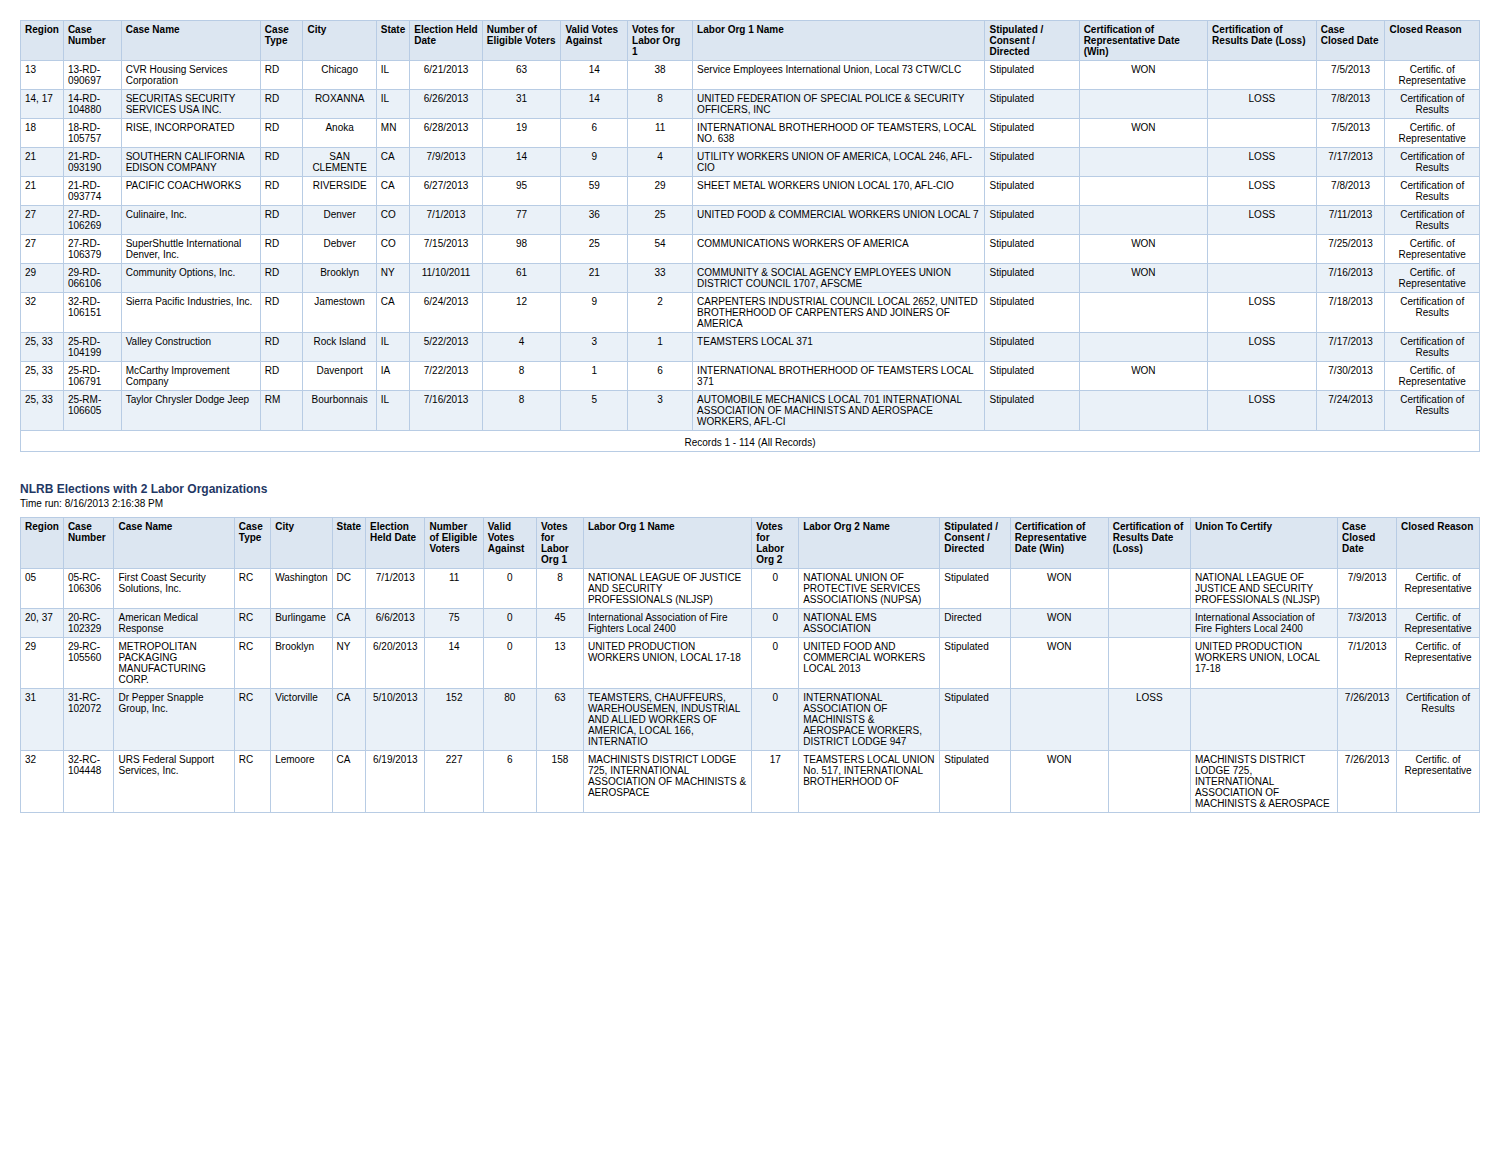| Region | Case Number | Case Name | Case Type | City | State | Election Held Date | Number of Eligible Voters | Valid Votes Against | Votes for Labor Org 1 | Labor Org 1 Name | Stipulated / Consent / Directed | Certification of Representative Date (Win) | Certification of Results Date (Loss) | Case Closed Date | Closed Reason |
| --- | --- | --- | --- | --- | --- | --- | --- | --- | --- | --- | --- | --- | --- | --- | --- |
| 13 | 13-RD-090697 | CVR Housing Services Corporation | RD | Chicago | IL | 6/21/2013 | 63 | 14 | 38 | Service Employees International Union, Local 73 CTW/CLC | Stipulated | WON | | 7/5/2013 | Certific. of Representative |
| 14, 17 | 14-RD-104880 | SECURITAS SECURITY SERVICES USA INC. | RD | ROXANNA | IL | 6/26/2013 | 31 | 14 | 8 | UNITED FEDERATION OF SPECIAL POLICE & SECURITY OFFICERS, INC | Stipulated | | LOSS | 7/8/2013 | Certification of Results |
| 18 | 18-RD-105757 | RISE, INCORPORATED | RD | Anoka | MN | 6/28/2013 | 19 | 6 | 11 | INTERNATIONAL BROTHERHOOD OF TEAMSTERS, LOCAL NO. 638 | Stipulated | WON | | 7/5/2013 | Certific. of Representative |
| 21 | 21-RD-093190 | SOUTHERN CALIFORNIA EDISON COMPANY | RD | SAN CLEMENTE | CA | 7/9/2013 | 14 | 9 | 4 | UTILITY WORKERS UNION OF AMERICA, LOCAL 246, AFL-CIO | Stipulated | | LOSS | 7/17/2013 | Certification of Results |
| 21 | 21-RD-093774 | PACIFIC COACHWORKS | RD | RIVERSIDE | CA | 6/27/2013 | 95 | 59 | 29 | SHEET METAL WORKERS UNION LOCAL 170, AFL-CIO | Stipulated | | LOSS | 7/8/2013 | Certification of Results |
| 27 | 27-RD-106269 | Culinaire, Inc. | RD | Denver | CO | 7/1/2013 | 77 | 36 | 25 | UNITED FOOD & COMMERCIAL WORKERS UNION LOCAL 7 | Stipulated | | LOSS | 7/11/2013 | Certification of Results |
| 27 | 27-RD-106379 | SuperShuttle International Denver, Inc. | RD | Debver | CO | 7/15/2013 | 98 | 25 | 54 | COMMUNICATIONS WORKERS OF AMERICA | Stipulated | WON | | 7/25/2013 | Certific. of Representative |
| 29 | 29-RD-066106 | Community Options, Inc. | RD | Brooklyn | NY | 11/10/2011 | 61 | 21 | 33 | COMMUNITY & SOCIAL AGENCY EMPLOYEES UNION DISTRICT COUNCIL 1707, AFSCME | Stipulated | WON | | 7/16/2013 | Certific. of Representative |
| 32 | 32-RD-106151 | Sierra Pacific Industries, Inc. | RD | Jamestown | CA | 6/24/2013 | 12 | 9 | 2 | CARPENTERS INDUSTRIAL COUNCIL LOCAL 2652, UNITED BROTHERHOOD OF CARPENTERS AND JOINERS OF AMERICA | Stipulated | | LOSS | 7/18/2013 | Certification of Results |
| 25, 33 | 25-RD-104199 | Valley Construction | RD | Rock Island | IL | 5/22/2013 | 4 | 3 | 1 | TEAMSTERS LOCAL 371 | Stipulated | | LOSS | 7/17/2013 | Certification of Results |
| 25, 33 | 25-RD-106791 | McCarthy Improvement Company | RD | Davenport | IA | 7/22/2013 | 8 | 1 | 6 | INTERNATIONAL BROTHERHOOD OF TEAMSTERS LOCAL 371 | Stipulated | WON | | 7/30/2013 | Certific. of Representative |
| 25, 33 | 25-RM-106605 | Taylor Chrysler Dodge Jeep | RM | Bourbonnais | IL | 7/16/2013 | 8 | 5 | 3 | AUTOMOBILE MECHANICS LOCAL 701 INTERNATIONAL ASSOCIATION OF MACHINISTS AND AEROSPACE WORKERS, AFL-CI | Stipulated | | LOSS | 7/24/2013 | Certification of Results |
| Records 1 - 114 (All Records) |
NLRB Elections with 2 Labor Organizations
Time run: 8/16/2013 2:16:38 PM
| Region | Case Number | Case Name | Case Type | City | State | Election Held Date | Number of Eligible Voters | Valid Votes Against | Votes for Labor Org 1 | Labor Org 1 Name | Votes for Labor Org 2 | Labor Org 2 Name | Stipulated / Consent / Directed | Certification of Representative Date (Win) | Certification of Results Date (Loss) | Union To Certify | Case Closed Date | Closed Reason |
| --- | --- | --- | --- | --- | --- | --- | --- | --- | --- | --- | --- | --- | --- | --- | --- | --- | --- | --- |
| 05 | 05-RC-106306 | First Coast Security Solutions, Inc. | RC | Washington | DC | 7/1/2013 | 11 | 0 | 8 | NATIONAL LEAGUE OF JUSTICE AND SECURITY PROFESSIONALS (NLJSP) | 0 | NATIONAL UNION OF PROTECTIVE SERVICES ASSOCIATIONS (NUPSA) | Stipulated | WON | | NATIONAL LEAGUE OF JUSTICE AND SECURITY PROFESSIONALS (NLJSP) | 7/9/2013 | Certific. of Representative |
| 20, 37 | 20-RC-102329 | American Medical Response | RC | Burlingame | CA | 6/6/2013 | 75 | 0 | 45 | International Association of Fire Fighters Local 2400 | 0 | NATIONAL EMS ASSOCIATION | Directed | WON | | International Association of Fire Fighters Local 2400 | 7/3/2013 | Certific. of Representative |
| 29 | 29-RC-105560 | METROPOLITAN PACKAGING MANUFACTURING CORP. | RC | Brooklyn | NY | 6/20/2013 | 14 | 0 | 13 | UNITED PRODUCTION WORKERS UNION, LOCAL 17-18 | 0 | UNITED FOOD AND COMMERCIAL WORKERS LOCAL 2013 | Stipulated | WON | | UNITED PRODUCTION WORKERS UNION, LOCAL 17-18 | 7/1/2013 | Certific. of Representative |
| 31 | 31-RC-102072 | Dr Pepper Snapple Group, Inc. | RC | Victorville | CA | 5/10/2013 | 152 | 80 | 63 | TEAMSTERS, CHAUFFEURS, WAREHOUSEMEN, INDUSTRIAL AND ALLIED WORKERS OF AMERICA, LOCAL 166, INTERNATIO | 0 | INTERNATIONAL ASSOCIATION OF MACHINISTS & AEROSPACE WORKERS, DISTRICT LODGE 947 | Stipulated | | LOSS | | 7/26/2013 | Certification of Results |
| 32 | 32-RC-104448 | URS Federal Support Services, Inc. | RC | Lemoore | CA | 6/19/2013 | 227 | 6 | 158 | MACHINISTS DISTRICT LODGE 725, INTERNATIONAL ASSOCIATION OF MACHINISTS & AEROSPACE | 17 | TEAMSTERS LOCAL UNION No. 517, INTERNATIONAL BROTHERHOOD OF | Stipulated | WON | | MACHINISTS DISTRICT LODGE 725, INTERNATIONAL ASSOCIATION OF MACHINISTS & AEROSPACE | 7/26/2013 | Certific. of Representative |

= = = =

**WHAT IS REQUIRED**: Copy only this part of the entries above: the line with "18 | 18-RD-105757", the line with "33 | 25-RD-104199", and the lines between, all exactly as written.

**ANSWER SECTION**:
| 18 | 18-RD-105757 | RISE, INCORPORATED | RD | Anoka | MN | 6/28/2013 | 19 | 6 | 11 | INTERNATIONAL BROTHERHOOD OF TEAMSTERS, LOCAL NO. 638 | Stipulated | WON | | 7/5/2013 | Certific. of Representative |
| 21 | 21-RD-093190 | SOUTHERN CALIFORNIA EDISON COMPANY | RD | SAN CLEMENTE | CA | 7/9/2013 | 14 | 9 | 4 | UTILITY WORKERS UNION OF AMERICA, LOCAL 246, AFL-CIO | Stipulated | | LOSS | 7/17/2013 | Certification of Results |
| 21 | 21-RD-093774 | PACIFIC COACHWORKS | RD | RIVERSIDE | CA | 6/27/2013 | 95 | 59 | 29 | SHEET METAL WORKERS UNION LOCAL 170, AFL-CIO | Stipulated | | LOSS | 7/8/2013 | Certification of Results |
| 27 | 27-RD-106269 | Culinaire, Inc. | RD | Denver | CO | 7/1/2013 | 77 | 36 | 25 | UNITED FOOD & COMMERCIAL WORKERS UNION LOCAL 7 | Stipulated | | LOSS | 7/11/2013 | Certification of Results |
| 27 | 27-RD-106379 | SuperShuttle International Denver, Inc. | RD | Debver | CO | 7/15/2013 | 98 | 25 | 54 | COMMUNICATIONS WORKERS OF AMERICA | Stipulated | WON | | 7/25/2013 | Certific. of Representative |
| 29 | 29-RD-066106 | Community Options, Inc. | RD | Brooklyn | NY | 11/10/2011 | 61 | 21 | 33 | COMMUNITY & SOCIAL AGENCY EMPLOYEES UNION DISTRICT COUNCIL 1707, AFSCME | Stipulated | WON | | 7/16/2013 | Certific. of Representative |
| 32 | 32-RD-106151 | Sierra Pacific Industries, Inc. | RD | Jamestown | CA | 6/24/2013 | 12 | 9 | 2 | CARPENTERS INDUSTRIAL COUNCIL LOCAL 2652, UNITED BROTHERHOOD OF CARPENTERS AND JOINERS OF AMERICA | Stipulated | | LOSS | 7/18/2013 | Certification of Results |
| 25, 33 | 25-RD-104199 | Valley Construction | RD | Rock Island | IL | 5/22/2013 | 4 | 3 | 1 | TEAMSTERS LOCAL 371 | Stipulated | | LOSS | 7/17/2013 | Certification of Results |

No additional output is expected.